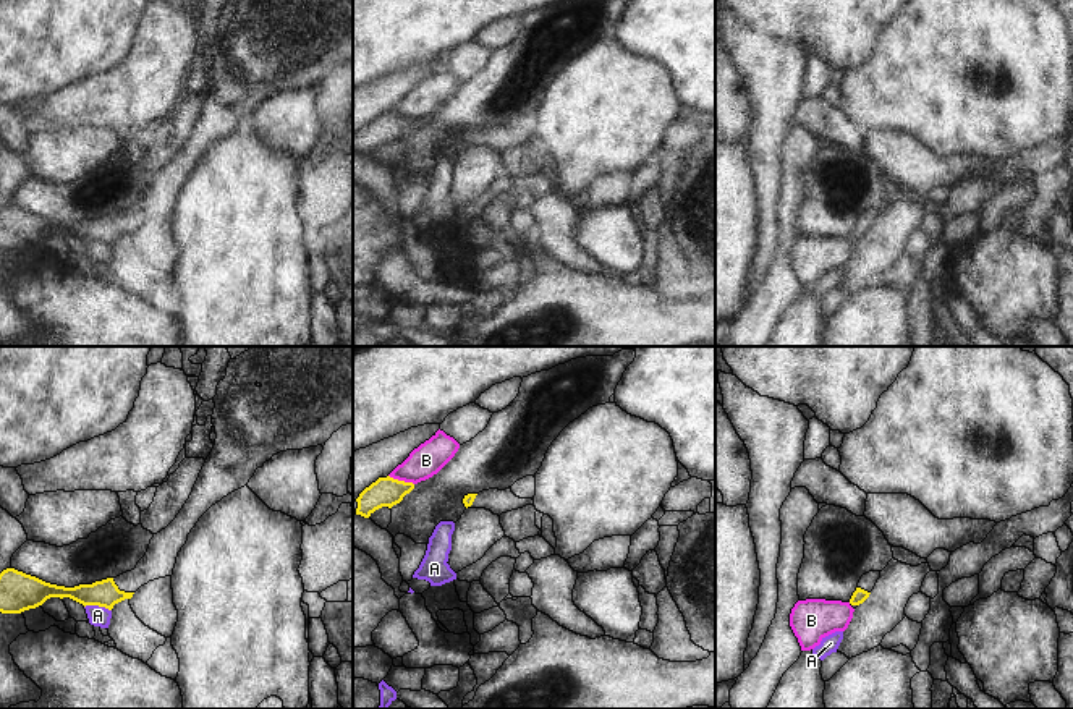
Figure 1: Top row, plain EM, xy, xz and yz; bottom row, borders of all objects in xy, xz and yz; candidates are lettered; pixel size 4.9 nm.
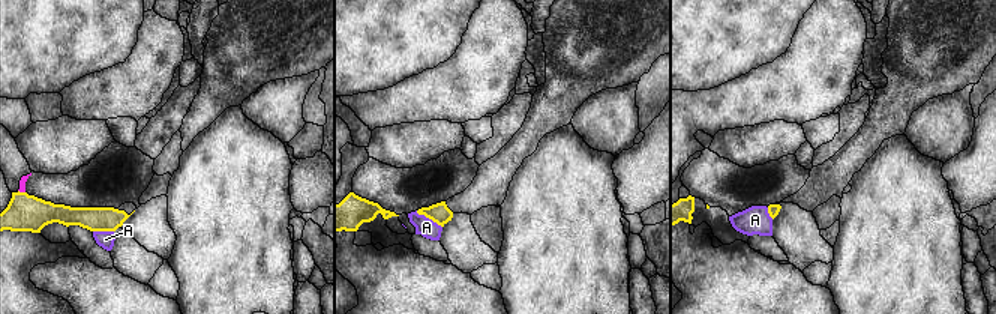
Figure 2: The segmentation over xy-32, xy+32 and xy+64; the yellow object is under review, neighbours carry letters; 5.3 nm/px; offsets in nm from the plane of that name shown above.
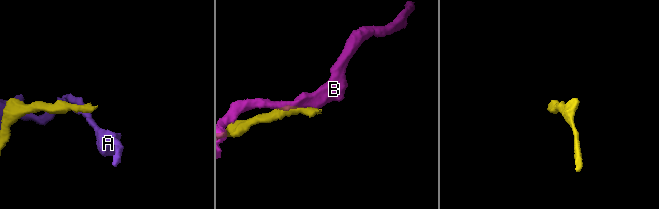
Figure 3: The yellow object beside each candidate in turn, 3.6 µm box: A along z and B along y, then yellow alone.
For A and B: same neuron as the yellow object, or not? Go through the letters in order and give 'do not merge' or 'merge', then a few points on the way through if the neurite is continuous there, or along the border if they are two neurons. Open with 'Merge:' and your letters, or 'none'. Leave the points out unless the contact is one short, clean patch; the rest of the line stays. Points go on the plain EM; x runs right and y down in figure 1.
Merge: none
A: do not merge; border along xy (84, 243), (104, 243), (110, 248)
B: do not merge; border along xz (389, 112), (413, 122)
--*--
(Work request) For this exercise, copy each line of the data above exactly, from the first through the line containing "Figure 3: The", and drop the pictures.

(Solution to the exercise)
Figure 1: Top row, plain EM, xy, xz and yz; bottom row, borders of all objects in xy, xz and yz; candidates are lettered; pixel size 4.9 nm.
Figure 2: The segmentation over xy-32, xy+32 and xy+64; the yellow object is under review, neighbours carry letters; 5.3 nm/px; offsets in nm from the plane of that name shown above.
Figure 3: The yellow object beside each candidate in turn, 3.6 µm box: A along z and B along y, then yellow alone.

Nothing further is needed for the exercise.